• What to produce: Look below for the line containing "prepaying \$10." and the line containing "This section describes"; repeat exactly those two lines and all lines between them, and nothing else.

• Data section:
◆ ◆ ◆ ◆ ◆

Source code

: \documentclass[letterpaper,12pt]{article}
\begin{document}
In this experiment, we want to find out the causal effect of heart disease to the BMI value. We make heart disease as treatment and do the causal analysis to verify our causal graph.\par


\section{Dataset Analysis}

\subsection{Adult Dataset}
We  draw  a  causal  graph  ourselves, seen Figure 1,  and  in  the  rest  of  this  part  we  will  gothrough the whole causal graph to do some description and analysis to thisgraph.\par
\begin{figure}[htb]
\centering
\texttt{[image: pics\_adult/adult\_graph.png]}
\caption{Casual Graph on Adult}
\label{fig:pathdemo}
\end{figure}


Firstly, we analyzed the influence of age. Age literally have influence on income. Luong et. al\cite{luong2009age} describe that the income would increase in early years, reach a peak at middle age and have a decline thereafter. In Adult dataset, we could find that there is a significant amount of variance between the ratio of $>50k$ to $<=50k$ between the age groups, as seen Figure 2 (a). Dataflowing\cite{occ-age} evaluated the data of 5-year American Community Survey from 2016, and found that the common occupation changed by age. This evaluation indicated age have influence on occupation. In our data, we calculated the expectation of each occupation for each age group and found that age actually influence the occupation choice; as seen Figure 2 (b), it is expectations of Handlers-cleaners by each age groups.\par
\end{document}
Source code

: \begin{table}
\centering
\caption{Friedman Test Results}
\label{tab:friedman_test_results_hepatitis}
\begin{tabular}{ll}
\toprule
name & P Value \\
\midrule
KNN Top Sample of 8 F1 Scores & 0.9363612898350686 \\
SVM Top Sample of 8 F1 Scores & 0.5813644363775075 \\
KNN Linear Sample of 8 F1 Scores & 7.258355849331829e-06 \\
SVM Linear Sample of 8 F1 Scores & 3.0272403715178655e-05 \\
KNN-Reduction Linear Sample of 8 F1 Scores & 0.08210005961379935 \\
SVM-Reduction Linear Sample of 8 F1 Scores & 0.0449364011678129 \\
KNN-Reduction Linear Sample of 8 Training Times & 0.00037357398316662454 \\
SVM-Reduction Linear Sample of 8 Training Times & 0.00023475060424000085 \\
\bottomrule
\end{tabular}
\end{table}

◆ ◆ ◆ ◆ ◆

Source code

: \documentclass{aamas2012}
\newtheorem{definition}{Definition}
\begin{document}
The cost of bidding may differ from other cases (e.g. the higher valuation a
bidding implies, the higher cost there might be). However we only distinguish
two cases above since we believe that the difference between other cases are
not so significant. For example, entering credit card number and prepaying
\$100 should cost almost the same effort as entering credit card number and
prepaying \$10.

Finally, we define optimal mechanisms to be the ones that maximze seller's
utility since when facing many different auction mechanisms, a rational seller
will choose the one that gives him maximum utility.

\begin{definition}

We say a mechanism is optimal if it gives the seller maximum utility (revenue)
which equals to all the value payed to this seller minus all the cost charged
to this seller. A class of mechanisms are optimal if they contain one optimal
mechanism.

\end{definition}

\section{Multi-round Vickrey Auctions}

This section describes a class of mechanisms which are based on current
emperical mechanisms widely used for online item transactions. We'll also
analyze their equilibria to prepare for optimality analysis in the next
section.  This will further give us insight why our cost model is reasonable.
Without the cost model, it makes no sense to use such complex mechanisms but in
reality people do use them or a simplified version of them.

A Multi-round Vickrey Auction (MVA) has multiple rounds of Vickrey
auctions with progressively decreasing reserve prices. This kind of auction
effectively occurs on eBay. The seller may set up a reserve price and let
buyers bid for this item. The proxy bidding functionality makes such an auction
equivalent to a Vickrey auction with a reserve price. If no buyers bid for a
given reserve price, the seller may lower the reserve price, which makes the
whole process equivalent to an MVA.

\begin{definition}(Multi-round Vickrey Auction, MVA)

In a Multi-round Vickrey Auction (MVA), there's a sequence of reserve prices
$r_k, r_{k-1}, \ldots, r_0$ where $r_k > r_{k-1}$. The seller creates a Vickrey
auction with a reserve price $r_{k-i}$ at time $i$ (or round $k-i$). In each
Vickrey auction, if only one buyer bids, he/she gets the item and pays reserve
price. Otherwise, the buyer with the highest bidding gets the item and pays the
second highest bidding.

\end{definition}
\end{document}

◆ ◆ ◆ ◆ ◆

• Answer:
prepaying \$10.

Finally, we define optimal mechanisms to be the ones that maximze seller's
utility since when facing many different auction mechanisms, a rational seller
will choose the one that gives him maximum utility.

\begin{definition}

We say a mechanism is optimal if it gives the seller maximum utility (revenue)
which equals to all the value payed to this seller minus all the cost charged
to this seller. A class of mechanisms are optimal if they contain one optimal
mechanism.

\end{definition}

\section{Multi-round Vickrey Auctions}

This section describes a class of mechanisms which are based on current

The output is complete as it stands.